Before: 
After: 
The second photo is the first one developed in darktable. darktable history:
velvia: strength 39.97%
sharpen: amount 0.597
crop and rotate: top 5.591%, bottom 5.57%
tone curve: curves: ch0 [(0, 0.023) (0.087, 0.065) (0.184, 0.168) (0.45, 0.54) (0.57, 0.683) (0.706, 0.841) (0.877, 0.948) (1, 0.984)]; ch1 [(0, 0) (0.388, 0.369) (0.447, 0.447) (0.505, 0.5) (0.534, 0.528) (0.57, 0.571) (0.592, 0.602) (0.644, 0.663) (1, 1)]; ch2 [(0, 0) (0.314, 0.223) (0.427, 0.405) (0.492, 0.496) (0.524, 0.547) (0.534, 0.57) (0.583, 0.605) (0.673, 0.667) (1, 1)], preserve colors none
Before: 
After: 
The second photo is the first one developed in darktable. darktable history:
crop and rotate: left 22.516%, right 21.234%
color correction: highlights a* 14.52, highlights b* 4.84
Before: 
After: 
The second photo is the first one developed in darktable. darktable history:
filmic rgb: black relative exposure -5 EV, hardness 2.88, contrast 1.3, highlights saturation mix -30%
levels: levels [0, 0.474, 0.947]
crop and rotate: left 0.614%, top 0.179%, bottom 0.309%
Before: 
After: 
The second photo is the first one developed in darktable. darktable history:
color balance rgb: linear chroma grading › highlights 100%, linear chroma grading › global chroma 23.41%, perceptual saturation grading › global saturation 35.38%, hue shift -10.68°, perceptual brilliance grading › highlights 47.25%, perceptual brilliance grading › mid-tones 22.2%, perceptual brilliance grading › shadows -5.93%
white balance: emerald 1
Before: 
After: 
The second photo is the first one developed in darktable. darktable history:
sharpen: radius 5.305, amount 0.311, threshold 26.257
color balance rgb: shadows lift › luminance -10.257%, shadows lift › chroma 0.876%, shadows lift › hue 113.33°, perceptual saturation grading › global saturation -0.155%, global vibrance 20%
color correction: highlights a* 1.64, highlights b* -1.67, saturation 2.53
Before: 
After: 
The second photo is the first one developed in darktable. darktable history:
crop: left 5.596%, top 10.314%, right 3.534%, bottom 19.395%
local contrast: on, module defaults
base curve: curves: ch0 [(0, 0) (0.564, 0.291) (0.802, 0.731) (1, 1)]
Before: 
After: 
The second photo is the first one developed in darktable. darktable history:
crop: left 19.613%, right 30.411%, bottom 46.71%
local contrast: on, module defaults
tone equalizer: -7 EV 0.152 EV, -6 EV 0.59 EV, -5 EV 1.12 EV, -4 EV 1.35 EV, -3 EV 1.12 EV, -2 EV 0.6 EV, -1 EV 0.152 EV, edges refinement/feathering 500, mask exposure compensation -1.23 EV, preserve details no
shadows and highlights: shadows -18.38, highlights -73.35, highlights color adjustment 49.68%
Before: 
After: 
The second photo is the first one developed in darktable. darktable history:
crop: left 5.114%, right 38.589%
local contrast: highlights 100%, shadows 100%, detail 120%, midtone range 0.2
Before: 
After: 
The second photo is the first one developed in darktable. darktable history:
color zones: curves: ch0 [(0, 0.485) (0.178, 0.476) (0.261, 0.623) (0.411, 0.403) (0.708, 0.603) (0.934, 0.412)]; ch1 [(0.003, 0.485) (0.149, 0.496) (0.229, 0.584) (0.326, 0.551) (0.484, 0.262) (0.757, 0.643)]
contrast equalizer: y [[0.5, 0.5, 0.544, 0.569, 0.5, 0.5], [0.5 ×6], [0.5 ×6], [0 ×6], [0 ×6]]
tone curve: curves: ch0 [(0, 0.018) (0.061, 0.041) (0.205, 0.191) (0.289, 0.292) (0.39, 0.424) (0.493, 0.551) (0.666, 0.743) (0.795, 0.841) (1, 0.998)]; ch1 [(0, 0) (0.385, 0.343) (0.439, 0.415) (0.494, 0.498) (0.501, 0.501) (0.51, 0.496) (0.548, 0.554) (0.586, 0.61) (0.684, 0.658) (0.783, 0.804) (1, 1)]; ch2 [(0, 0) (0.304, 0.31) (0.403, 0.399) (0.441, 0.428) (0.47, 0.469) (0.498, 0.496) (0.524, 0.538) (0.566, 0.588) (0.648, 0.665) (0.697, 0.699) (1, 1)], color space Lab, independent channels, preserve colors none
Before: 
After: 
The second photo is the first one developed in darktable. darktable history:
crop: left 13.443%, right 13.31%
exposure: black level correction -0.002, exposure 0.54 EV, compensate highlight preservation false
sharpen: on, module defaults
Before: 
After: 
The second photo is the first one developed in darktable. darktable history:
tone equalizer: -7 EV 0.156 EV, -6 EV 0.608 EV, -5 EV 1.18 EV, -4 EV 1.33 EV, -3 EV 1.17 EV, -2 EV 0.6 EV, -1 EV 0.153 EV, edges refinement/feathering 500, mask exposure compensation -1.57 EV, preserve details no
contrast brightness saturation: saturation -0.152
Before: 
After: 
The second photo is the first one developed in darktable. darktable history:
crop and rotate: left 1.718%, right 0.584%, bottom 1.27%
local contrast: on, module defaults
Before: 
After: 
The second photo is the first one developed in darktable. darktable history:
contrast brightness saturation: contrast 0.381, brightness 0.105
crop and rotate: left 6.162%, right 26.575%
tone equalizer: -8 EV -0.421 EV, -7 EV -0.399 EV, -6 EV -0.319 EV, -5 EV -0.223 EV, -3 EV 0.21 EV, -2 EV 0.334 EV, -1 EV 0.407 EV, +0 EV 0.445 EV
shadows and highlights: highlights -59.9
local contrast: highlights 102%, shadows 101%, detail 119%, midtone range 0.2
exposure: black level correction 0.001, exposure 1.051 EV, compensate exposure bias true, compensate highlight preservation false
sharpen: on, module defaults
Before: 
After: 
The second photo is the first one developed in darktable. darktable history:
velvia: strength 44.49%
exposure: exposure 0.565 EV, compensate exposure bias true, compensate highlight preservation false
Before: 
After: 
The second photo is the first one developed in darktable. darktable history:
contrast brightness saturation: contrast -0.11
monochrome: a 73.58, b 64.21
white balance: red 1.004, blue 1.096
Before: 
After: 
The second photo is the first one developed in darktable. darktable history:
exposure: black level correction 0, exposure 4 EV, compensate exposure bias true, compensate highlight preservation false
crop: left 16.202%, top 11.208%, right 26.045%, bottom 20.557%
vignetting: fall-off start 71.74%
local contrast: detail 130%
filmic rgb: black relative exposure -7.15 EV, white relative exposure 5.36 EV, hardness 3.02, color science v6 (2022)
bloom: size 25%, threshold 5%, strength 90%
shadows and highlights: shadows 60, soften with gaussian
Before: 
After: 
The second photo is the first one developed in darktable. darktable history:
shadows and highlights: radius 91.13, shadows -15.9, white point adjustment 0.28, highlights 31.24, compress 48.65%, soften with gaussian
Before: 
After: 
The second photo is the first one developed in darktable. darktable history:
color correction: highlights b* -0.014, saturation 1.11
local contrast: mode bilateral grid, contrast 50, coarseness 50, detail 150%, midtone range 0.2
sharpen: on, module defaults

YOUR OBJECTIVE -
Reproduce all of the material above line by line, without altering a single character.

REPLY -
Before: 
After: 
The second photo is the first one developed in darktable. darktable history:
velvia: strength 39.97%
sharpen: amount 0.597
crop and rotate: top 5.591%, bottom 5.57%
tone curve: curves: ch0 [(0, 0.023) (0.087, 0.065) (0.184, 0.168) (0.45, 0.54) (0.57, 0.683) (0.706, 0.841) (0.877, 0.948) (1, 0.984)]; ch1 [(0, 0) (0.388, 0.369) (0.447, 0.447) (0.505, 0.5) (0.534, 0.528) (0.57, 0.571) (0.592, 0.602) (0.644, 0.663) (1, 1)]; ch2 [(0, 0) (0.314, 0.223) (0.427, 0.405) (0.492, 0.496) (0.524, 0.547) (0.534, 0.57) (0.583, 0.605) (0.673, 0.667) (1, 1)], preserve colors none
Before: 
After: 
The second photo is the first one developed in darktable. darktable history:
crop and rotate: left 22.516%, right 21.234%
color correction: highlights a* 14.52, highlights b* 4.84
Before: 
After: 
The second photo is the first one developed in darktable. darktable history:
filmic rgb: black relative exposure -5 EV, hardness 2.88, contrast 1.3, highlights saturation mix -30%
levels: levels [0, 0.474, 0.947]
crop and rotate: left 0.614%, top 0.179%, bottom 0.309%
Before: 
After: 
The second photo is the first one developed in darktable. darktable history:
color balance rgb: linear chroma grading › highlights 100%, linear chroma grading › global chroma 23.41%, perceptual saturation grading › global saturation 35.38%, hue shift -10.68°, perceptual brilliance grading › highlights 47.25%, perceptual brilliance grading › mid-tones 22.2%, perceptual brilliance grading › shadows -5.93%
white balance: emerald 1
Before: 
After: 
The second photo is the first one developed in darktable. darktable history:
sharpen: radius 5.305, amount 0.311, threshold 26.257
color balance rgb: shadows lift › luminance -10.257%, shadows lift › chroma 0.876%, shadows lift › hue 113.33°, perceptual saturation grading › global saturation -0.155%, global vibrance 20%
color correction: highlights a* 1.64, highlights b* -1.67, saturation 2.53
Before: 
After: 
The second photo is the first one developed in darktable. darktable history:
crop: left 5.596%, top 10.314%, right 3.534%, bottom 19.395%
local contrast: on, module defaults
base curve: curves: ch0 [(0, 0) (0.564, 0.291) (0.802, 0.731) (1, 1)]
Before: 
After: 
The second photo is the first one developed in darktable. darktable history:
crop: left 19.613%, right 30.411%, bottom 46.71%
local contrast: on, module defaults
tone equalizer: -7 EV 0.152 EV, -6 EV 0.59 EV, -5 EV 1.12 EV, -4 EV 1.35 EV, -3 EV 1.12 EV, -2 EV 0.6 EV, -1 EV 0.152 EV, edges refinement/feathering 500, mask exposure compensation -1.23 EV, preserve details no
shadows and highlights: shadows -18.38, highlights -73.35, highlights color adjustment 49.68%
Before: 
After: 
The second photo is the first one developed in darktable. darktable history:
crop: left 5.114%, right 38.589%
local contrast: highlights 100%, shadows 100%, detail 120%, midtone range 0.2
Before: 
After: 
The second photo is the first one developed in darktable. darktable history:
color zones: curves: ch0 [(0, 0.485) (0.178, 0.476) (0.261, 0.623) (0.411, 0.403) (0.708, 0.603) (0.934, 0.412)]; ch1 [(0.003, 0.485) (0.149, 0.496) (0.229, 0.584) (0.326, 0.551) (0.484, 0.262) (0.757, 0.643)]
contrast equalizer: y [[0.5, 0.5, 0.544, 0.569, 0.5, 0.5], [0.5 ×6], [0.5 ×6], [0 ×6], [0 ×6]]
tone curve: curves: ch0 [(0, 0.018) (0.061, 0.041) (0.205, 0.191) (0.289, 0.292) (0.39, 0.424) (0.493, 0.551) (0.666, 0.743) (0.795, 0.841) (1, 0.998)]; ch1 [(0, 0) (0.385, 0.343) (0.439, 0.415) (0.494, 0.498) (0.501, 0.501) (0.51, 0.496) (0.548, 0.554) (0.586, 0.61) (0.684, 0.658) (0.783, 0.804) (1, 1)]; ch2 [(0, 0) (0.304, 0.31) (0.403, 0.399) (0.441, 0.428) (0.47, 0.469) (0.498, 0.496) (0.524, 0.538) (0.566, 0.588) (0.648, 0.665) (0.697, 0.699) (1, 1)], color space Lab, independent channels, preserve colors none
Before: 
After: 
The second photo is the first one developed in darktable. darktable history:
crop: left 13.443%, right 13.31%
exposure: black level correction -0.002, exposure 0.54 EV, compensate highlight preservation false
sharpen: on, module defaults
Before: 
After: 
The second photo is the first one developed in darktable. darktable history:
tone equalizer: -7 EV 0.156 EV, -6 EV 0.608 EV, -5 EV 1.18 EV, -4 EV 1.33 EV, -3 EV 1.17 EV, -2 EV 0.6 EV, -1 EV 0.153 EV, edges refinement/feathering 500, mask exposure compensation -1.57 EV, preserve details no
contrast brightness saturation: saturation -0.152
Before: 
After: 
The second photo is the first one developed in darktable. darktable history:
crop and rotate: left 1.718%, right 0.584%, bottom 1.27%
local contrast: on, module defaults
Before: 
After: 
The second photo is the first one developed in darktable. darktable history:
contrast brightness saturation: contrast 0.381, brightness 0.105
crop and rotate: left 6.162%, right 26.575%
tone equalizer: -8 EV -0.421 EV, -7 EV -0.399 EV, -6 EV -0.319 EV, -5 EV -0.223 EV, -3 EV 0.21 EV, -2 EV 0.334 EV, -1 EV 0.407 EV, +0 EV 0.445 EV
shadows and highlights: highlights -59.9
local contrast: highlights 102%, shadows 101%, detail 119%, midtone range 0.2
exposure: black level correction 0.001, exposure 1.051 EV, compensate exposure bias true, compensate highlight preservation false
sharpen: on, module defaults
Before: 
After: 
The second photo is the first one developed in darktable. darktable history:
velvia: strength 44.49%
exposure: exposure 0.565 EV, compensate exposure bias true, compensate highlight preservation false
Before: 
After: 
The second photo is the first one developed in darktable. darktable history:
contrast brightness saturation: contrast -0.11
monochrome: a 73.58, b 64.21
white balance: red 1.004, blue 1.096
Before: 
After: 
The second photo is the first one developed in darktable. darktable history:
exposure: black level correction 0, exposure 4 EV, compensate exposure bias true, compensate highlight preservation false
crop: left 16.202%, top 11.208%, right 26.045%, bottom 20.557%
vignetting: fall-off start 71.74%
local contrast: detail 130%
filmic rgb: black relative exposure -7.15 EV, white relative exposure 5.36 EV, hardness 3.02, color science v6 (2022)
bloom: size 25%, threshold 5%, strength 90%
shadows and highlights: shadows 60, soften with gaussian
Before: 
After: 
The second photo is the first one developed in darktable. darktable history:
shadows and highlights: radius 91.13, shadows -15.9, white point adjustment 0.28, highlights 31.24, compress 48.65%, soften with gaussian
Before: 
After: 
The second photo is the first one developed in darktable. darktable history:
color correction: highlights b* -0.014, saturation 1.11
local contrast: mode bilateral grid, contrast 50, coarseness 50, detail 150%, midtone range 0.2
sharpen: on, module defaults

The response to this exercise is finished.